Mr. Pranab Mukherjee's Clever Budget
Posted on: 06 Jul 2009
Whatever the 24-hour TV channels may tell us, the stock markets are not the best judge of the quality of the Union Budget. So while share prices may have gone down sharply after the presentation of the budget, the fact is that Union Finance Minister Pranab Mukherjee has presented an extraordinarily clever package for 2009-10. In his first budget after 25 years he has (i) focussed on pushing up growth, (ii) allocated more for welfare programmes and at the same time (iii) kept on the agenda for the future the more controversial 'reform' measures. The finance minister knows that the worst is not behind us in the global economic crisis. He has therefore built his numbers around trying to boost India's growth by stimulating domestic demand. How can that be done? Private investment in India is still worried about the global slow down. Hence Mr. Mukherjee has budgeted for a substantial increase in government expenditure. The budget proposes a 15% increase in total Plan expenditure, a 15% rise in the Central Plan outlay and a 13% growth in Central Plan capital expenditure. A fair amount of this expenditure will be in infrastructure (power and roads) and the social sector, and therefore should be welcomed.
One may have hoped for even larger increases, but these follow substantial hikes in the second half of 2008-09. Besides, Mr. Mukherjee had to think of where he was going to get his money from. When economic growth slows, tax revenue increases also slow down. In addition, governments give tax concessions to maintain growth. Both happened last year and the finance minister did not have room for much more.
One should only be grateful that he completely ignored the fiscal 'fundamentalists' who rule the media and hoped to rule policy-making as well. Mr. Mukherjee has not worried in budgeting for a fiscal deficit of 6.8% of GDP, more than double the 2.7% figure of 2007-08. When growth and people's welfare are at stake, the text books and advice from Washington must rightly be thrown out – at least for now.
It is true that the finance minister has even in these times given some tax concessions. But they do not amount to much. A little bit of exemption has been given in income tax. Two taxes that were costly to collect and yielded little – the Fringe Benefits Tax and Commodities Transaction Tax – have been abolished. He has done nothing much in indirect taxes, but these were cut sharply in the middle of last year to boost domestic demand in the middle of the slowdown. At the same time symbolism is important and there Mr. Mukherjee has failed. He has reduced the 10% surcharge on those who earn a taxable income of more than Rs. 10 lakh a year – i.e. on India's really wealthy.

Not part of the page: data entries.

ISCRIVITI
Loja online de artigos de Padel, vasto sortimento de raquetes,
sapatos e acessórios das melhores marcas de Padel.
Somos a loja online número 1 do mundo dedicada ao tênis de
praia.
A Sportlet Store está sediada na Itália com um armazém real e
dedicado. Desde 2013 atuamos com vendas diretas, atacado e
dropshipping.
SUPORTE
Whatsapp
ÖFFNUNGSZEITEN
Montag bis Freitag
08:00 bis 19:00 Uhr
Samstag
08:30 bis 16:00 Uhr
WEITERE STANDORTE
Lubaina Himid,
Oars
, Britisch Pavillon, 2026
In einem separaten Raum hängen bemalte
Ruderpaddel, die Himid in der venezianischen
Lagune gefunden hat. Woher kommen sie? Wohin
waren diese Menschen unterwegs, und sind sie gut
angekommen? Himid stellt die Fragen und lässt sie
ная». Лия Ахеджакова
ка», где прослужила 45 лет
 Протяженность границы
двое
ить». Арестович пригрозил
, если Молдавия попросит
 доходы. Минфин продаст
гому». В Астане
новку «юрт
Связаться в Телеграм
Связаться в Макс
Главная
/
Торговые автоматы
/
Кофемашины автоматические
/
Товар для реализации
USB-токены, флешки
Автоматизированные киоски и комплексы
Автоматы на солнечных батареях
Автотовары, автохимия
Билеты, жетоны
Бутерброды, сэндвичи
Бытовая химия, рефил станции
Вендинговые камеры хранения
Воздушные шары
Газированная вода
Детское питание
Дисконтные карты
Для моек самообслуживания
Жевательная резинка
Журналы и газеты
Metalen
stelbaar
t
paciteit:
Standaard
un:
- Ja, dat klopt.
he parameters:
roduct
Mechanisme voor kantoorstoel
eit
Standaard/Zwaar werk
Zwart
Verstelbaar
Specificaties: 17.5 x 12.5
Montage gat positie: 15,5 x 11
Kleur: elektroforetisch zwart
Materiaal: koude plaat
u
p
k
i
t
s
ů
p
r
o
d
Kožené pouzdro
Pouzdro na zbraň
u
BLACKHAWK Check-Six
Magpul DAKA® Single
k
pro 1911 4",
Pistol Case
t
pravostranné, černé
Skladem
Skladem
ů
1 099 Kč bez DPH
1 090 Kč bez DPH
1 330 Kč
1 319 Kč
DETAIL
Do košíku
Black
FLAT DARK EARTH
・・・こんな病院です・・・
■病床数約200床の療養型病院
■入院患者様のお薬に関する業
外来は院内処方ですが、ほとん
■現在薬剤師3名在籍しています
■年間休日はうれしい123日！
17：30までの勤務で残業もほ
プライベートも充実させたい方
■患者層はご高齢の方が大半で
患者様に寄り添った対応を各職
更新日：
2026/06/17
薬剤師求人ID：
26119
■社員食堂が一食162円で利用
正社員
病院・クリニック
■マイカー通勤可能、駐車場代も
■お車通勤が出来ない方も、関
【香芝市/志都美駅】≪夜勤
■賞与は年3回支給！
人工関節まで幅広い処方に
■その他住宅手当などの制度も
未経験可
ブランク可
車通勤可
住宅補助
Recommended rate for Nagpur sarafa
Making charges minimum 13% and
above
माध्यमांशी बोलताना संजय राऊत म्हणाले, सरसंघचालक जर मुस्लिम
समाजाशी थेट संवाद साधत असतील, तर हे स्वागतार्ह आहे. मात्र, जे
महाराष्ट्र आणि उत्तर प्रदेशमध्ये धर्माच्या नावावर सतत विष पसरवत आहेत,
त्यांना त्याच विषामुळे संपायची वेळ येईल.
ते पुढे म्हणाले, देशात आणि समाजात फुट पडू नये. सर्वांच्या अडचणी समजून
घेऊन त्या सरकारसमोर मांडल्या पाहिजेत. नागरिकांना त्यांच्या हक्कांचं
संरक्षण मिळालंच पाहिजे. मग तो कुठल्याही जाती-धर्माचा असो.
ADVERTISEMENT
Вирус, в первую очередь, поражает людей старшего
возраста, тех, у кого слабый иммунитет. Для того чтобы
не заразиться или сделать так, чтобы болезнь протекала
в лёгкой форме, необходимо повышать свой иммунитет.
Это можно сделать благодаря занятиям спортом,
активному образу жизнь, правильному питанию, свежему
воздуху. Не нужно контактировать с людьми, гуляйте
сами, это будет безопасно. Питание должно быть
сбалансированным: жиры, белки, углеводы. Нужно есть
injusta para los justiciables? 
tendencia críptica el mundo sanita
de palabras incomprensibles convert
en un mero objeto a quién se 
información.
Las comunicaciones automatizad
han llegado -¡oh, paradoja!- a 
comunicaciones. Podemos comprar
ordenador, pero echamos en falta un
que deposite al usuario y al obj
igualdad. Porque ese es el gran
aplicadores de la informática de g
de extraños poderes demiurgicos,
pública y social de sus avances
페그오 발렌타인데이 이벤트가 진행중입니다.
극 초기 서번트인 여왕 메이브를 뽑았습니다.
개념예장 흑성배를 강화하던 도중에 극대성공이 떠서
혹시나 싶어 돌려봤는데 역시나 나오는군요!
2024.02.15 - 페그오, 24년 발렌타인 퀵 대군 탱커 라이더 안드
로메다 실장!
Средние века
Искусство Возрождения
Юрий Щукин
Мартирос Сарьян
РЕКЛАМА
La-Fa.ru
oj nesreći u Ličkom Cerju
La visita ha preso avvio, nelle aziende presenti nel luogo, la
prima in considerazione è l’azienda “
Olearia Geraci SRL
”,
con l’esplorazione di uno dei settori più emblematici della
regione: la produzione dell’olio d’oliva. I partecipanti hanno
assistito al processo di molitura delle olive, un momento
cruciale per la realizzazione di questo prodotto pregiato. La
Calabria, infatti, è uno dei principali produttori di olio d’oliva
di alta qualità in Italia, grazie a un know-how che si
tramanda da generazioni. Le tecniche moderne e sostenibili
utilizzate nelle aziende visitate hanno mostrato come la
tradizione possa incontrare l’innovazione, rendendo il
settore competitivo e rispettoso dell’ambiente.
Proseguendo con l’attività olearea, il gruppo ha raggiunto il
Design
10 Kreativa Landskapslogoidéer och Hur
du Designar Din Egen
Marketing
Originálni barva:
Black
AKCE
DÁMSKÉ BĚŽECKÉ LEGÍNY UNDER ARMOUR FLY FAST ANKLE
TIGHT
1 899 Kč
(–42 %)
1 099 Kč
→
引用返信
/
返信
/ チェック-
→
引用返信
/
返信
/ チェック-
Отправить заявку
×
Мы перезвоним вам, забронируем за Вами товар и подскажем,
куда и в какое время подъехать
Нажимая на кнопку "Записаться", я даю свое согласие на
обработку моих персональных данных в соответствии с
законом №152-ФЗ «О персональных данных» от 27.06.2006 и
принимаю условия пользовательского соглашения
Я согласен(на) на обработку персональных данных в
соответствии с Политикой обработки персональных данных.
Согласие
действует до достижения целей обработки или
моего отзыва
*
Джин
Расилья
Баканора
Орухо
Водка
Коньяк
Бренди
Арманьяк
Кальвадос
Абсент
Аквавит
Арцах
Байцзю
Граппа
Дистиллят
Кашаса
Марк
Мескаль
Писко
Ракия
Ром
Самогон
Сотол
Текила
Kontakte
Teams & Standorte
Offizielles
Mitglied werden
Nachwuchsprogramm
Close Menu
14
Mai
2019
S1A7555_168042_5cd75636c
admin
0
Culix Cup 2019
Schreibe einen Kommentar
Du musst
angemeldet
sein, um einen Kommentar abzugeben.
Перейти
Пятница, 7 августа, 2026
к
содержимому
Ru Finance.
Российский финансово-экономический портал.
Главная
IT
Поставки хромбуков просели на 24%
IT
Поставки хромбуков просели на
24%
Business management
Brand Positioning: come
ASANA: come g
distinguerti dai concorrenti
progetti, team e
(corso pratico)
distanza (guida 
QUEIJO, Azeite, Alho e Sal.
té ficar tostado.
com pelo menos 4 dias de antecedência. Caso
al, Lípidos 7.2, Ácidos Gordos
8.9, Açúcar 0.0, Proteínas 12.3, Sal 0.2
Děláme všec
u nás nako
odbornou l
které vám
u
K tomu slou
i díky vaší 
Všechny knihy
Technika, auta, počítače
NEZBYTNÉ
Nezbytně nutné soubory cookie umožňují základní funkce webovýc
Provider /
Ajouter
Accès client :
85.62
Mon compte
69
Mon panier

Even as the finance minister has chosen to ignore what we can only call the 'market fundamentalists' he has not rejected their agenda. Mr. Mukherjee has made it clear that disinvestment in public sector undertakings is on the cards (though he has ruled out minority government ownership of banks), he has placed faith on the 'public private partnership model (which has not succeeded anywhere) and he promises to pick up later the task of reducing the fiscal deficit. So the reform agenda is in place – only the implementation has been delayed.
Finally, what of the states in this republic which is supposed to be a union of states? Unfortunately, state governments like Kerala will continue to be squeezed and their autonomy further reduced. The expansion of welfare schemes – largely the Centrally Sponsored Schemes – means the state governments will have to make their contribution to programmes which they have not drawn up. This will reduce the resources they have. The fiscal deficit ceiling for the states has been raised by a further 0.5 percentage point (from 3.5 to 4% of GDP), so they can borrow more. But this may mean little for them since at the same time, the slow down in total central government tax revenues means that the growth in the states' share of these revenues will also slow down next year.
Far too often in recent years, budget-making and presentation has resembled a circus. The budgets are made for the TV panels on that day and the newspaper headlines the next day. The media builds up to fever pitch what should be a mundane exercise, and the finance ministry has been happy to participate in the show. Mr. Pranab Mukherjee has chosen to break with the trend and the first reports are that he is being made to suffer for not making a budget for the media and the sound bite. The finance minister has chosen instead to gamble on using government spending to boost growth. Will it pay off?